## [Records supplied]
'''

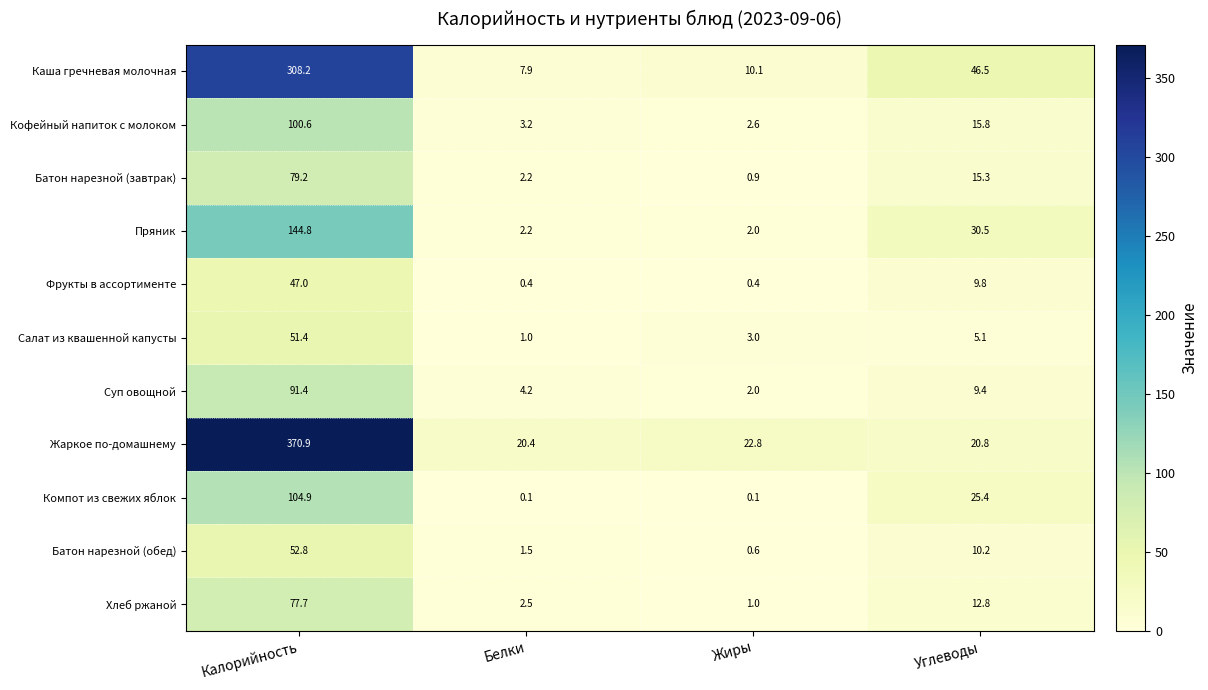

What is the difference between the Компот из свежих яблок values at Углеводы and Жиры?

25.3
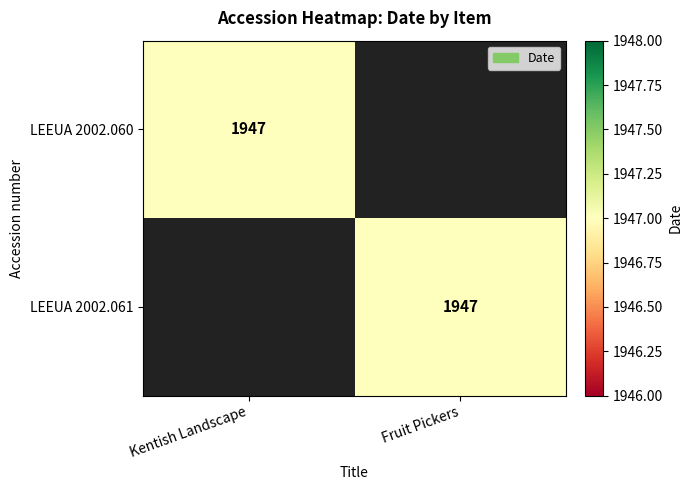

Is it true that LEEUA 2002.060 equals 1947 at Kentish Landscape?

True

'''
'''

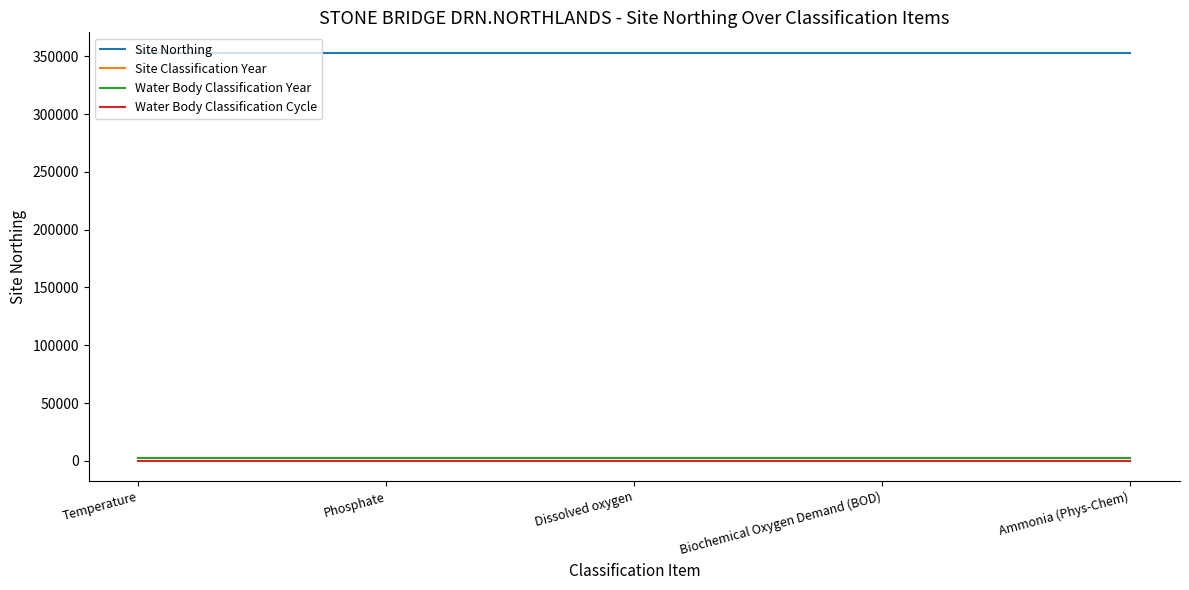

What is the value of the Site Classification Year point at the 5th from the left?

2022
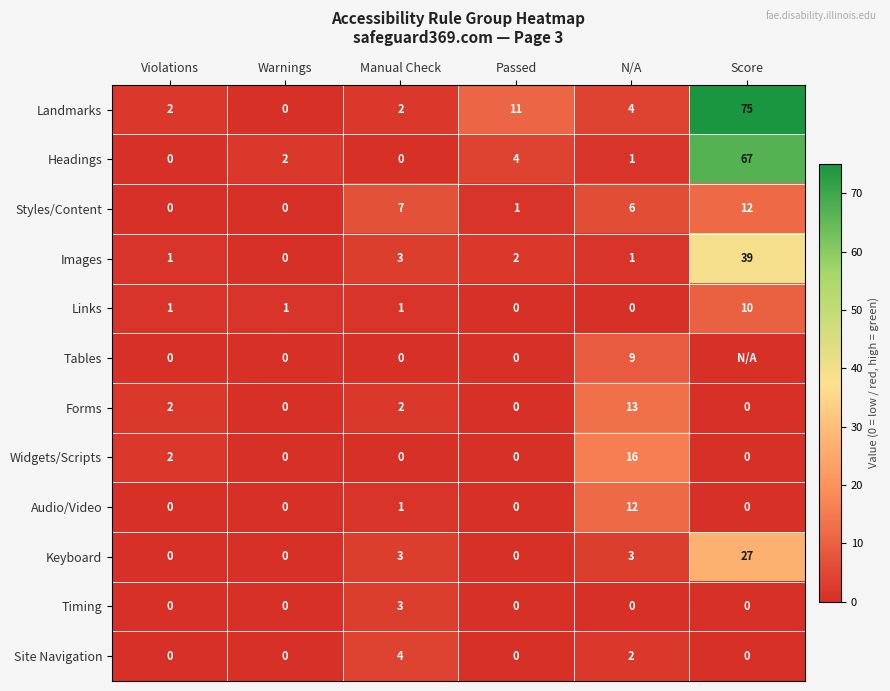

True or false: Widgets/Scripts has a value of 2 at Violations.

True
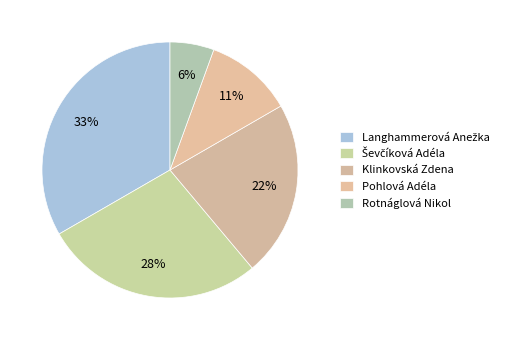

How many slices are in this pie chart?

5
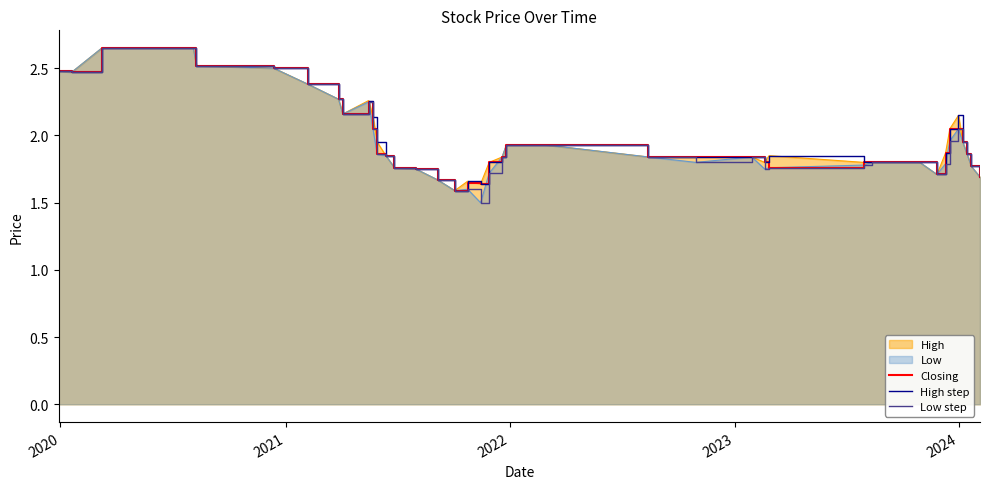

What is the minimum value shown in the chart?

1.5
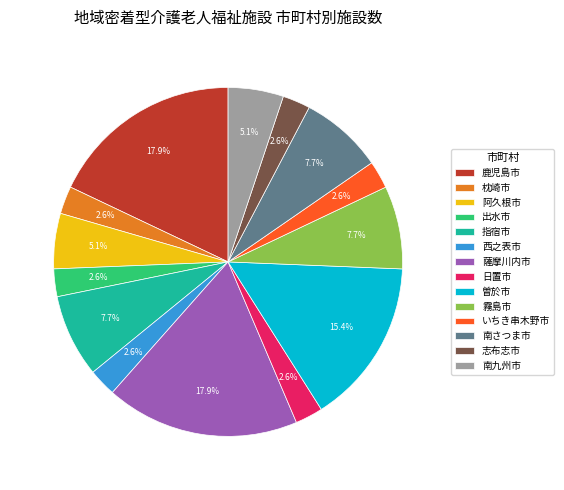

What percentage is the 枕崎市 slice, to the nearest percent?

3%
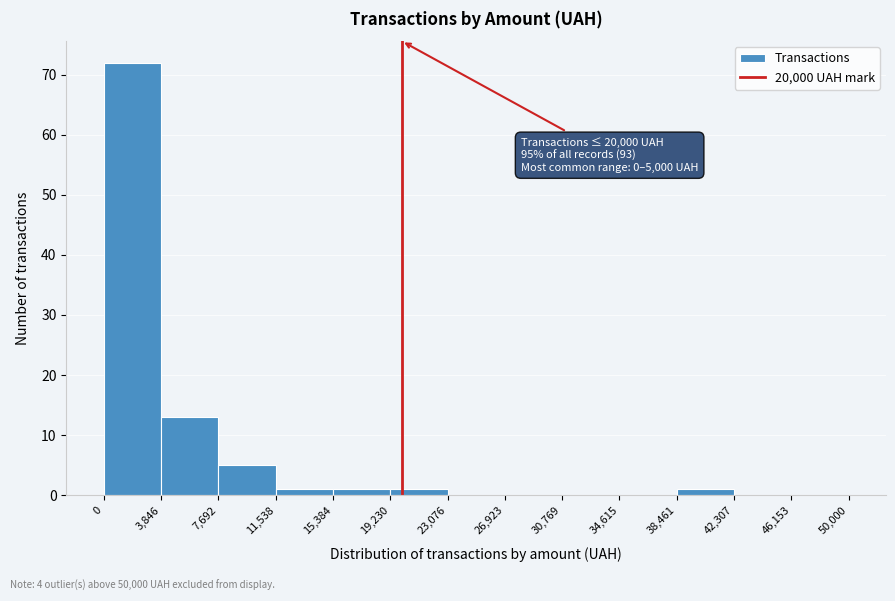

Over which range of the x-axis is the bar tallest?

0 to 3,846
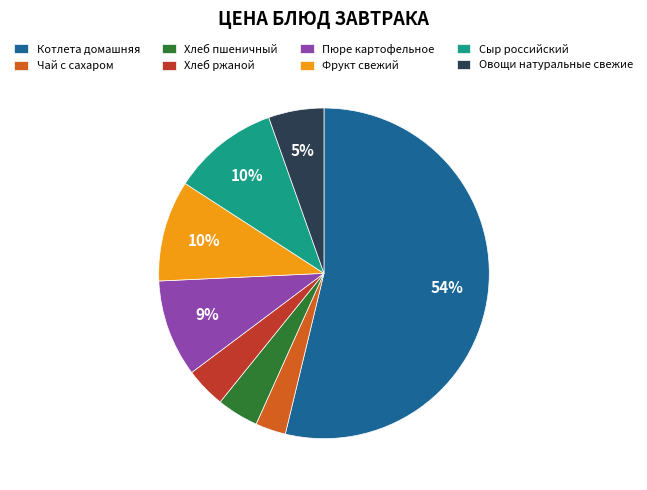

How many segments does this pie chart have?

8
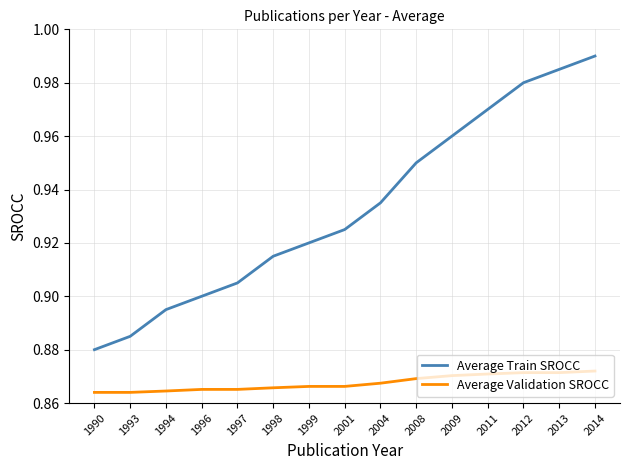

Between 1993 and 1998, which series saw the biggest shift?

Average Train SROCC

'''

## [Work task]
Convert the records from the line with "What percentage is" up to and including the line with "Average Train SROCC" into a Markdown table with columns Row and Line, giving each line its own row number. Leave out blank lines and the pictures.

## [Answer to the problem]
| Row | Line |
|---|---|
| 1 | What percentage is the 枕崎市 slice, to the nearest percent? |
| 2 | 3% |
| 3 | Over which range of the x-axis is the bar tallest? |
| 4 | 0 to 3,846 |
| 5 | How many segments does this pie chart have? |
| 6 | 8 |
| 7 | Between 1993 and 1998, which series saw the biggest shift? |
| 8 | Average Train SROCC |